Reproduce the data that follows character for character, but omit its pictures.

++++++++++++++++++++

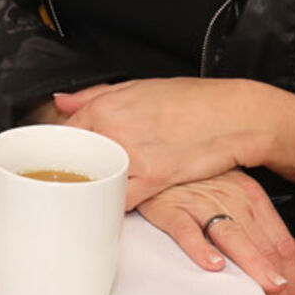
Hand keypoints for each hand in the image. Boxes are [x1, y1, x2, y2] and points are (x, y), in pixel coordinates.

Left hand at [52, 78, 260, 209]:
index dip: (61, 150)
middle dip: (71, 173)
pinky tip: (113, 208)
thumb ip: (95, 95)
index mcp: (106, 105)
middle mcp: (114, 128)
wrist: (235, 114)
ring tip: (90, 197)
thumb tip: (62, 101)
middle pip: (74, 160)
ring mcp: (133, 154)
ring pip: (94, 183)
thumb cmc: (191, 100)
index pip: (63, 133)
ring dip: (90, 192)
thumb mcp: (139, 87)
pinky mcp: (155, 177)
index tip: (59, 161)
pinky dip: (114, 206)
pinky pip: (121, 200)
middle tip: (71, 182)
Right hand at [137, 168, 294, 294]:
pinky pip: (187, 229)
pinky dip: (201, 247)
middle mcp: (230, 198)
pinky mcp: (170, 207)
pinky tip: (213, 265)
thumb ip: (267, 226)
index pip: (281, 243)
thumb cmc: (193, 178)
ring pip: (234, 237)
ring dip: (255, 268)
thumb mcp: (236, 193)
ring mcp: (200, 203)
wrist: (151, 157)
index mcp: (250, 196)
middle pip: (263, 246)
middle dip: (279, 287)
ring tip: (267, 292)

++++++++++++++++++++

Exercise response:
Hand keypoints for each hand in the image. Boxes are [x1, y1, x2, y2] and points are (x, y), in pixel coordinates.

Left hand at [52, 78, 260, 209]:
index dip: (61, 150)
middle dip: (71, 173)
pinky tip: (113, 208)
thumb ip: (95, 95)
index mcp: (106, 105)
middle mcp: (114, 128)
wrist: (235, 114)
ring tip: (90, 197)
thumb tip: (62, 101)
middle pip: (74, 160)
ring mcp: (133, 154)
ring pip: (94, 183)
thumb cmc: (191, 100)
index pip: (63, 133)
ring dip: (90, 192)
thumb mcp: (139, 87)
pinky mcp: (155, 177)
index tip: (59, 161)
pinky dip: (114, 206)
pinky pip: (121, 200)
middle tip: (71, 182)
Right hand at [137, 168, 294, 294]:
pinky pip: (187, 229)
pinky dip: (201, 247)
middle mcp: (230, 198)
pinky mcp: (170, 207)
pinky tip: (213, 265)
thumb ip: (267, 226)
index pip: (281, 243)
thumb cmc: (193, 178)
ring pip: (234, 237)
ring dip: (255, 268)
thumb mcp: (236, 193)
ring mcp: (200, 203)
wrist: (151, 157)
index mcp: (250, 196)
middle pip: (263, 246)
middle dip: (279, 287)
ring tip: (267, 292)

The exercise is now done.